Et la valse commence. Fin septembre, Jean-Philippe Poirault, CEO de BDS, est remercié par Bertrand Meunier. Philippe Oliva, co-CEO en charge des activités devant constituer Eviden, le remplace au pied levé. Avant d’annoncer son départ d’Atos le 4 octobre. Yves Bernaert, ex-patron d’Accenture Technology Europe, lui succède en tant que directeur général d’Atos. Caroline Ruellan, administratrice indépendante depuis juillet 2022, démissionne elle aussi.

Une nouvelle gouvernance et un report

Enfin, ce lundi, le groupe annonce la démission de son président, Bertrand Meunier. Un départ demandé par certains des petits actionnaires du groupe. On apprend par la même occasion que René Proglio serait lui aussi sur le départ. Le conseil d'administration nomme alors « avec effet immédiat » Jean Pierre Mustier, ancien de la Société Générale, en tant que Président non-exécutif et de Laurent Collet-Billon, ex-DGA en tant que Vice-Président non-exécutif. Tous deux étaient administrateurs depuis mai dernier.

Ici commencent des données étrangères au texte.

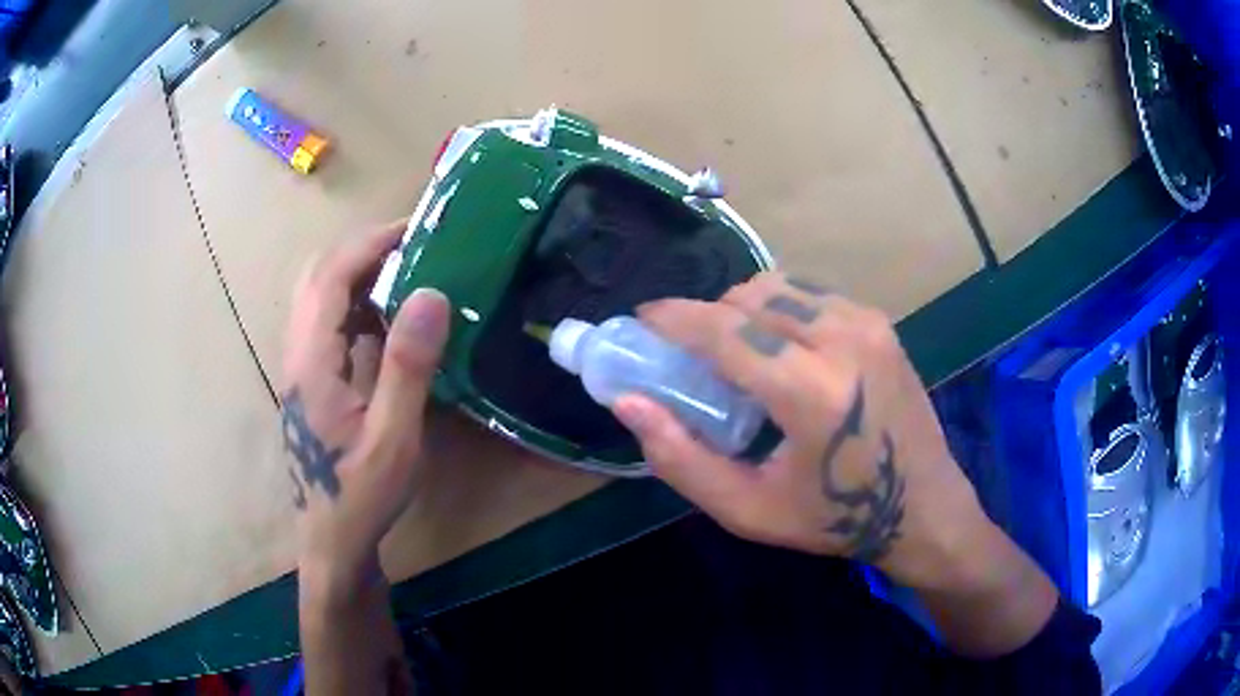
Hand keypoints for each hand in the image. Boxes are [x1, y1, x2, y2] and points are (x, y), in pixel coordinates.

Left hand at [280, 220, 449, 600]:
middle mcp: (298, 354)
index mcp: (312, 361)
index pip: (330, 277)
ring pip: (317, 297)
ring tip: (405, 273)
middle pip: (316, 277)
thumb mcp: (394, 438)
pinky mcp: (310, 380)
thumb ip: (408, 366)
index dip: (369, 244)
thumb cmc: (361, 495)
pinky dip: (355, 303)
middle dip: (361, 249)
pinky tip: (385, 321)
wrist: (332, 540)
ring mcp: (300, 367)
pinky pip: (326, 323)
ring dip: (357, 273)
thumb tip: (430, 293)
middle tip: (412, 246)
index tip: (415, 228)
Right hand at [612, 272, 992, 591]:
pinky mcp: (880, 322)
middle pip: (749, 296)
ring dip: (745, 311)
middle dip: (709, 318)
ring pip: (779, 287)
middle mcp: (843, 340)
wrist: (922, 506)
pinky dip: (781, 312)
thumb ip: (681, 457)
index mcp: (811, 391)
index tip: (642, 321)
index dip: (673, 318)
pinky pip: (811, 295)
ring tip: (741, 355)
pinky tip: (785, 352)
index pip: (725, 329)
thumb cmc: (834, 518)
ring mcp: (868, 323)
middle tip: (697, 358)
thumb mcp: (748, 509)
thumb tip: (628, 401)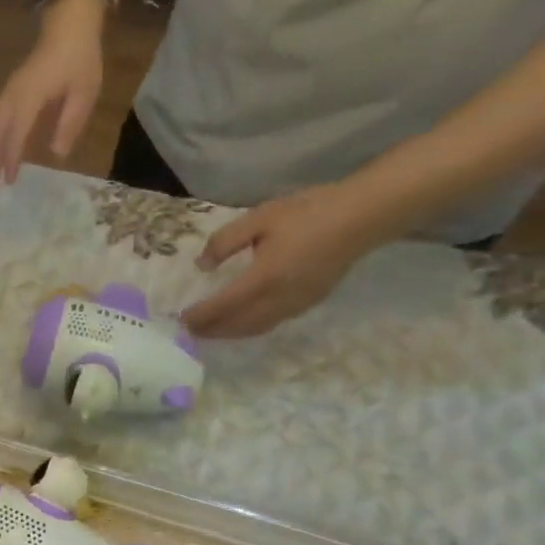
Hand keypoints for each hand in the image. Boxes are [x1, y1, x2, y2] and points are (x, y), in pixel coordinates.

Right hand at [0, 0, 105, 190]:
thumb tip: (56, 154)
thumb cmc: (80, 59)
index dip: (11, 157)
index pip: (16, 131)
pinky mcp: (8, 92)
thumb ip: (70, 123)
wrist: (69, 26)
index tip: (10, 181)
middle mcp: (13, 95)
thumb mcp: (85, 93)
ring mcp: (7, 92)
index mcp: (31, 95)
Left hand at [180, 181, 386, 337]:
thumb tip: (201, 266)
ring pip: (256, 328)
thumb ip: (225, 242)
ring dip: (231, 333)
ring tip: (211, 330)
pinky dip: (251, 327)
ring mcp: (297, 304)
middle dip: (212, 331)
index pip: (223, 306)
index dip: (200, 316)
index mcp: (263, 278)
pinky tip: (243, 320)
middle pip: (238, 325)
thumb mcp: (259, 218)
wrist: (363, 216)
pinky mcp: (310, 303)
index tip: (181, 320)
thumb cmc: (308, 212)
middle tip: (190, 331)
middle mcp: (279, 299)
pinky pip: (273, 323)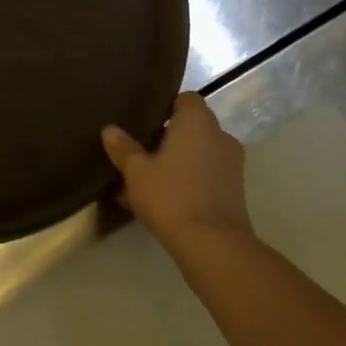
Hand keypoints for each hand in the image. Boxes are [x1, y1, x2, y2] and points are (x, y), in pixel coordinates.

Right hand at [102, 93, 252, 255]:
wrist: (213, 246)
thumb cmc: (171, 195)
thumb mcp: (136, 171)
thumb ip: (123, 147)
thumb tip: (109, 130)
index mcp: (198, 121)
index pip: (185, 99)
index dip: (165, 108)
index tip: (145, 123)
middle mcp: (220, 136)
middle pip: (191, 128)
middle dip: (167, 138)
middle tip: (141, 153)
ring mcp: (232, 165)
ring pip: (198, 154)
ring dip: (177, 163)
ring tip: (148, 182)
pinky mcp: (235, 192)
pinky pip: (206, 176)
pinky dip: (189, 181)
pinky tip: (164, 201)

Ces changements de gouvernance donnent quelques couleurs à Atos en bourse. Mais, quand bien même Jean Pierre Mustier annonçait sa volonté de poursuivre la restructuration de l’ESN, décision a été prise de reporter la scission d’Atos et la vente à EPEI à, au moins, le deuxième trimestre 2024. Ni une ni deux, face aux incertitudes quant à l’opération et à son calendrier, l’action est repartie à la baisse. Et le feuilleton de continuer, au moins jusqu’au deuxième trimestre 2024.